Скажем, историю собаки и ее хозяина можно рассказать так, что слеза навернется («Белый Бим...» Гавриила Троепольского), можно и так, что за животики схватишься — по-жванецки, а можно и по-скалоновски: страшно и мужественно, сочувственно и брезгливо, горько и зло одновременно. Это очень непросто, но Скалон это делать умеет («Живые деньги»).
Для читателей-охотников немаловажно и то, что Андрей Скалон, родившийся в семье профессора-охотоведа, в молодости пошел по стопам отца и сибирскую тайгу, ее обитателей и промысловиков знает, что называется, «от и до». В его рассказах нет пудовых глухарей, звери, как им положено, бегают по земле, а птицы летают в небе, словом, нет тех биологических фокусов и несуразностей, над которыми так любят потешаться охотники. Больше того, читателей как раз и подкупает охотничий профессионализм автора, талантливо облеченный в литературную форму. В нашем альманахе (1995, кн. 1) был помещен отрывок из романа Скалона «Панфилыч и Данилыч», так что читатели могли убедиться, что сказанное — святая правда.
Импонирует сама манера автора, когда он пишет об охоте: без умильных восторгов, без фальшивой жалости, но смачно, со знанием дела... и красиво. Мне вообще кажется, что «Панфилыч и Данилыч», наряду с астафьевской «Царь-рыбой», лучшие крупные произведения последних десятилетий, претендующие на звание самых любимых охотниками.

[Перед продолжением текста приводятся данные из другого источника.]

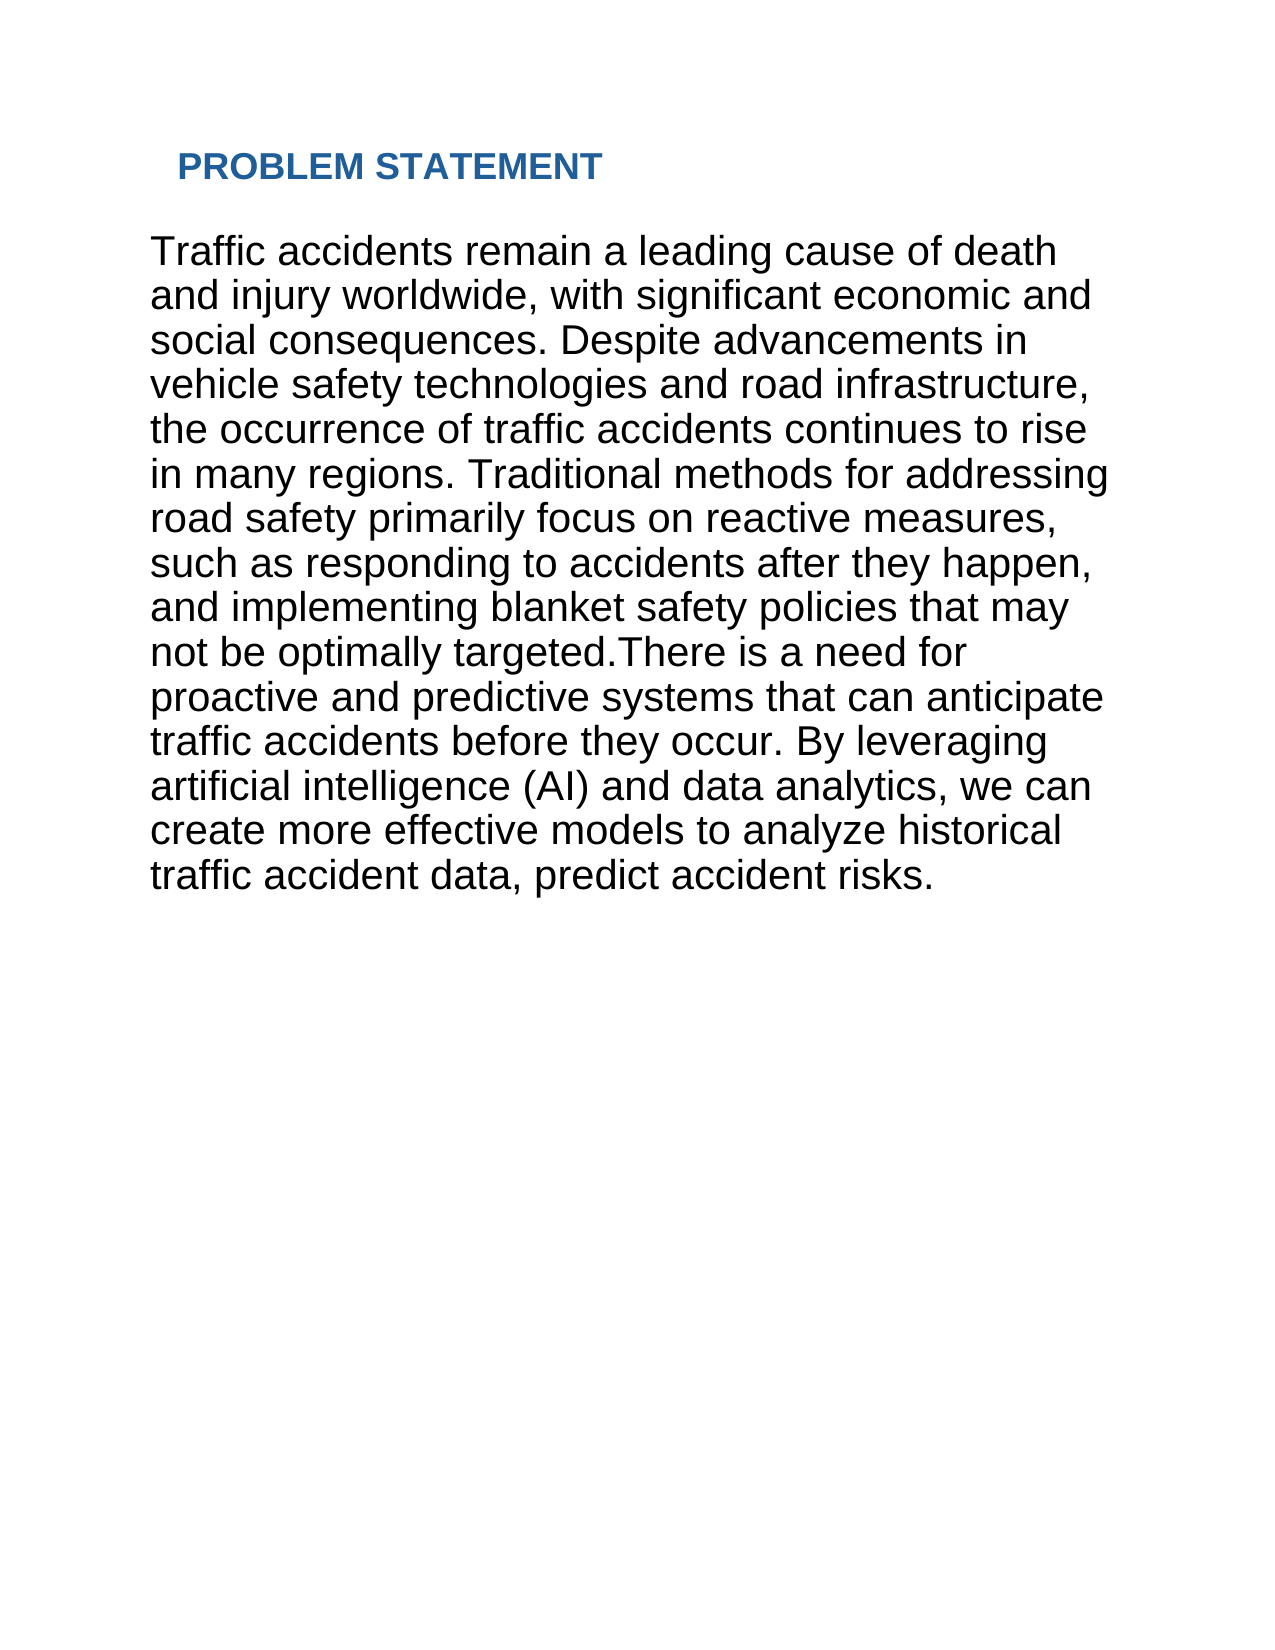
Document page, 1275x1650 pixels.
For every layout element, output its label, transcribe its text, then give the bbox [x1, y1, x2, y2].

text Traffic accidents remain a leading cause of death and injury worldwide, with significant economic and social consequences. Despite advancements in vehicle safety technologies and road infrastructure, the occurrence of traffic accidents continues to rise in many regions. Traditional methods for addressing road safety primarily focus on reactive measures, such as responding to accidents after they happen, and implementing blanket safety policies that may not be optimally targeted.There is a need for proactive and predictive systems that can anticipate traffic accidents before they occur. By leveraging artificial intelligence (AI) and data analytics, we can create more effective models to analyze historical traffic accident data, predict accident risks. [150, 229, 1118, 898]
subtitle PROBLEM STATEMENT [177, 144, 1133, 188]
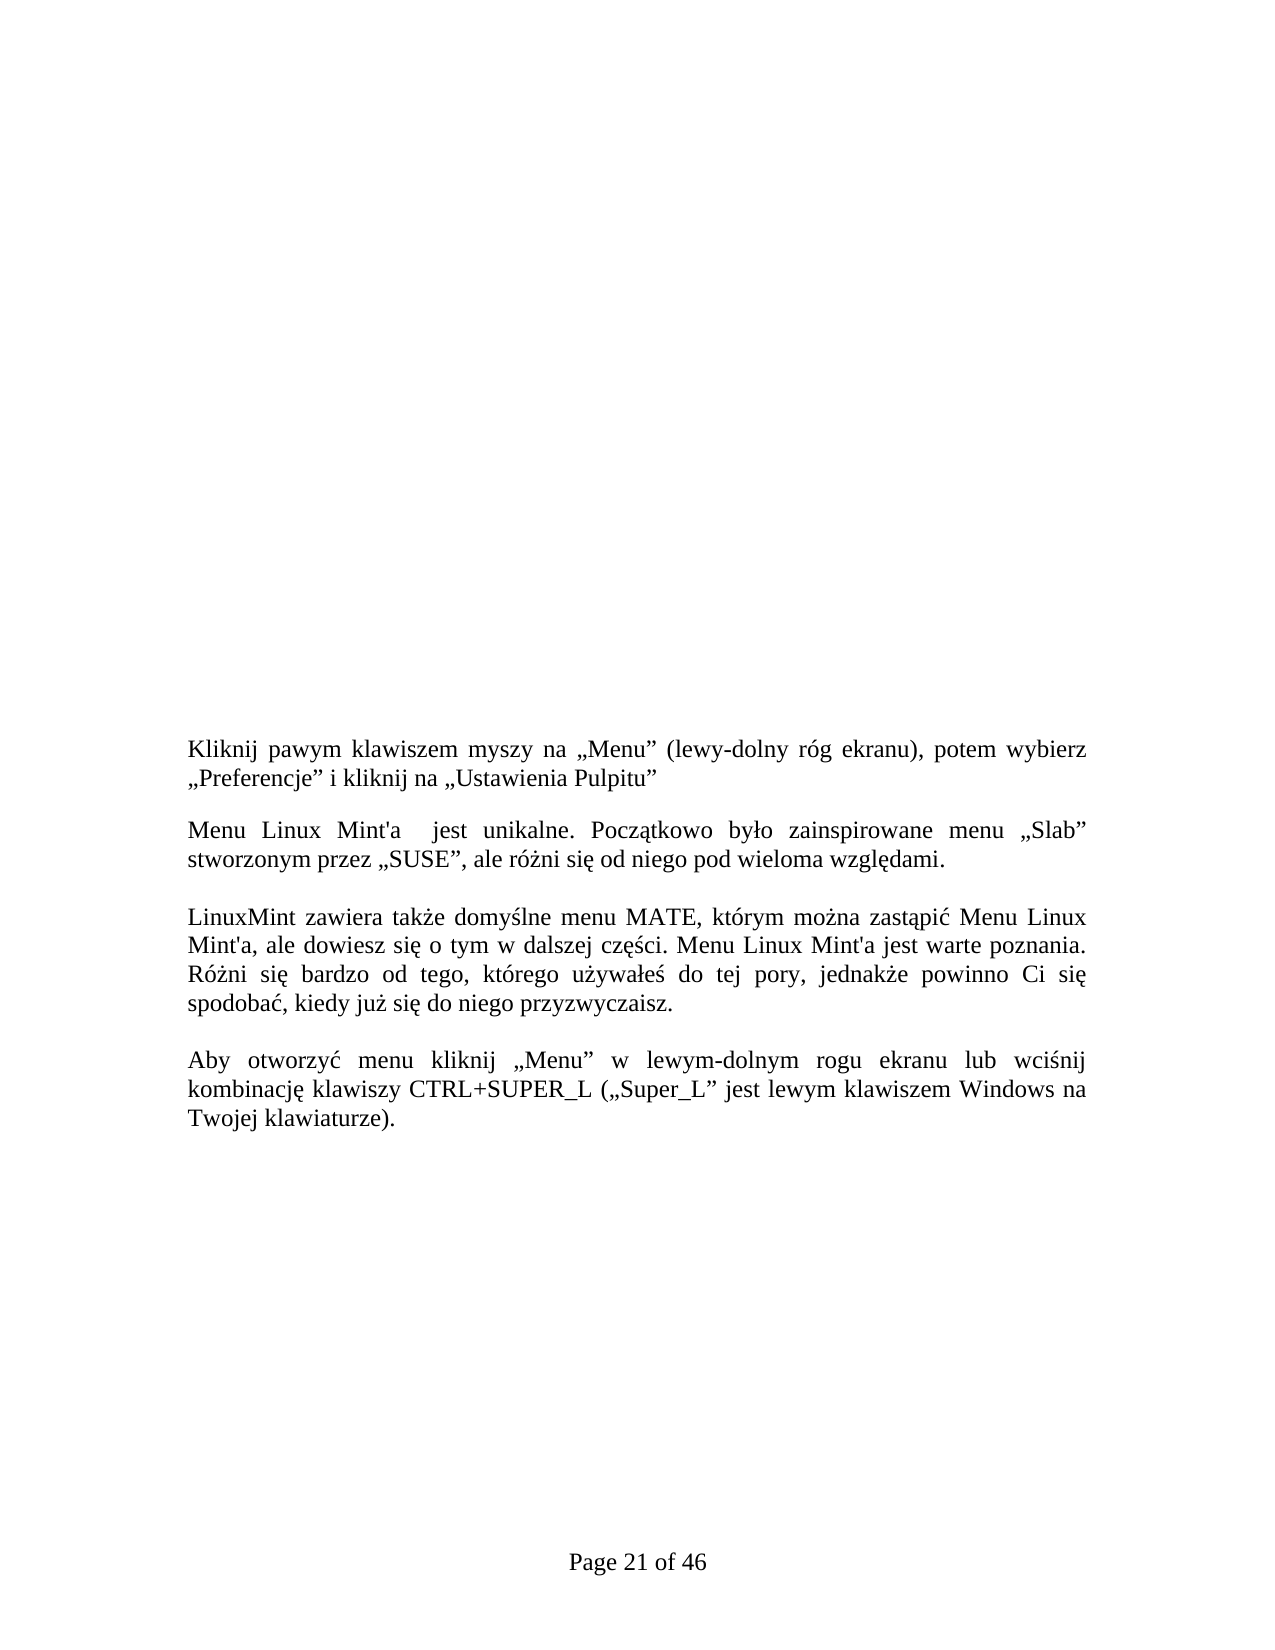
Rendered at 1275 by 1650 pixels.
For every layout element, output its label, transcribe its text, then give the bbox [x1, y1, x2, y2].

text Menu Linux Mint'a jest unikalne. Początkowo było zainspirowane menu „Slab” stworzonym przez „SUSE”, ale różni się od niego pod wieloma względami. [187, 816, 1087, 873]
text Kliknij pawym klawiszem myszy na „Menu” (lewy-dolny róg ekranu), potem wybierz „Preferencje” i kliknij na „Ustawienia Pulpitu” [187, 734, 1087, 792]
text LinuxMint zawiera także domyślne menu MATE, którym można zastąpić Menu Linux Mint'a, ale dowiesz się o tym w dalszej części. Menu Linux Mint'a jest warte poznania. Różni się bardzo od tego, którego używałeś do tej pory, jednakże powinno Ci się spodobać, kiedy już się do niego przyzwyczaisz. [187, 902, 1087, 1017]
text Aby otworzyć menu kliknij „Menu” w lewym-dolnym rogu ekranu lub wciśnij kombinację klawiszy CTRL+SUPER_L („Super_L” jest lewym klawiszem Windows na Twojej klawiaturze). [187, 1046, 1087, 1132]
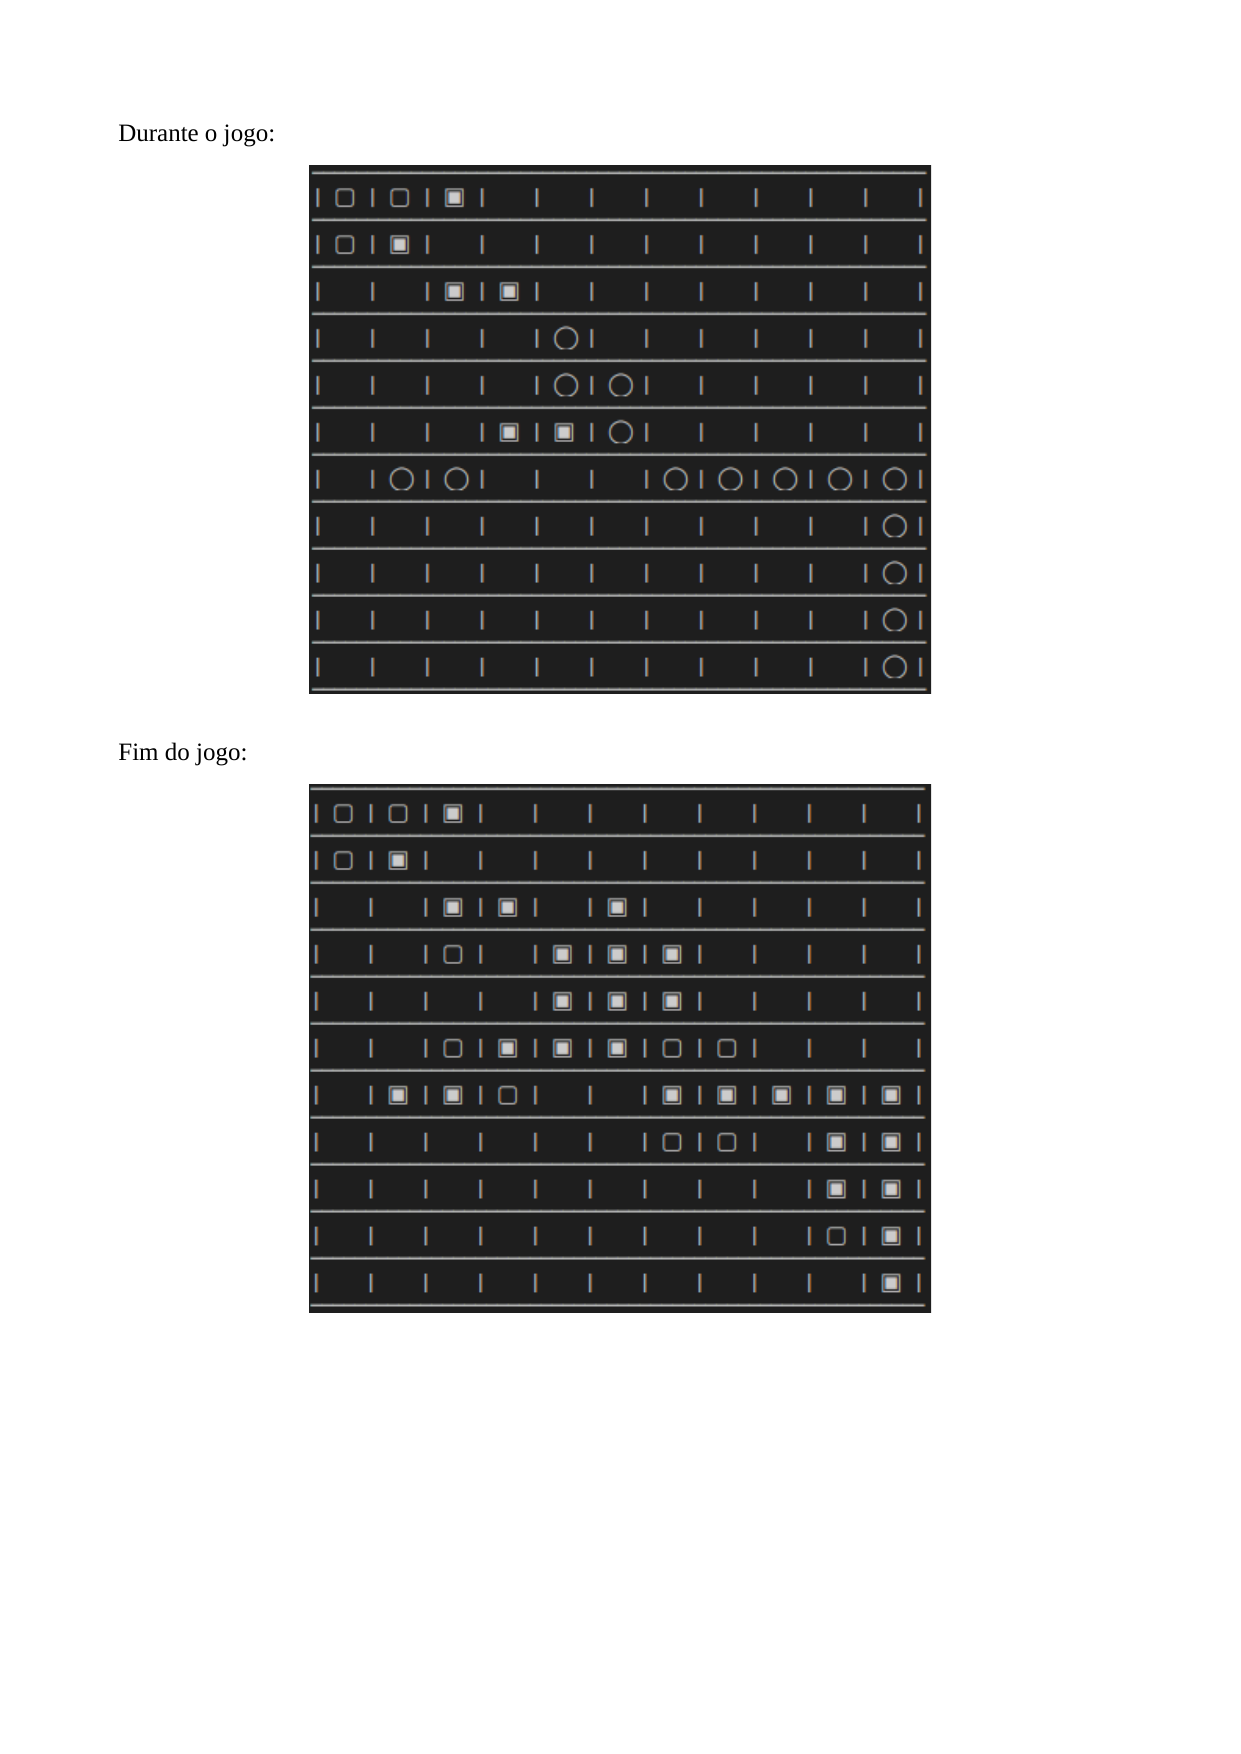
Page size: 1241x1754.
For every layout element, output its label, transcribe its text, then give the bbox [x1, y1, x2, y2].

text Durante o jogo: [118, 118, 1122, 147]
text Fim do jogo: [118, 737, 1122, 766]
picture [309, 165, 932, 694]
picture [309, 784, 932, 1313]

«Панфилыч и Данилыч» — роман, места (страниц) в нем много, но натяжек, передержек, неоправданных длиннот не встретишь (помните: «Ках! Ках! Ках!» — коротко и ясно).
Панфилыч и Данилыч — главные герои-сибиряки романа, есть и второстепенные персонажи, есть лишь намеченные штрихами портреты. В критике существует термин «прописать образ». Как поступают недобросовестные или беспомощные литераторы? Да просто пришлепывают герою ярлык: «хороший (добрый, отзывчивый, злой, нехороший) Вася». Те, кто посмелее, гвоздят: «негодяй Вася».
Скалон почти никогда не позволяет себе полярных оценок, потому что предмет его литературных изысканий — человек, существо одушевленное, хрупкое. Писатель умно пишет о его поступках, а умный читатель пусть сам воздаст герою по заслугам. И читателю приятно, что автор относится к нему с уважением, по-джентльменски оставляет ему простор для собственных умозаключений. Даже семь основных цветов так называемого видимого спектра имеют бесчисленные оттенки, что же говорить о психологии и невидимой, бестелесной человеческой душе?
Кому-то покажется, что в охотничьем альманахе эти сентенции выглядят вычурно, неуместно, — но надо же было разобраться, чем проза Скалона и Чернышева разнится от бесчисленных публикаций в охотничьей прессе. Не знаю, употребима ли в литературе такая, ныне вульгарная во многих смыслах категория, как «класс», но, думаю, по разряду «охотничья литература» произведения Скалона и Чернышева проходят, как «классные».
В заключение и в свое оправдание замечу, что, возможно, не всем понравится слишком уж общая, неконкретная направленность статьи. Не выделены интересные сюжеты, мало цитат, ссылок на те или иные произведения или героев, практически ничего не сказано о самом интересном — охоте.
Сделано это до некоторой степени умышленно, ибо самый подробный пересказ не заменит живого текста. Любознательный читатель всегда найдет возможность познакомиться с оригиналом и получить удовольствие от чтения хорошей прозы.
Если же в обозримом будущем кто-то из издателей задумает порадовать охотников «Библиотекой русской охотничьей литературы», то хочется надеяться, что почетное место в ней займут книги Вадима Чернышева и Андрея Скалона.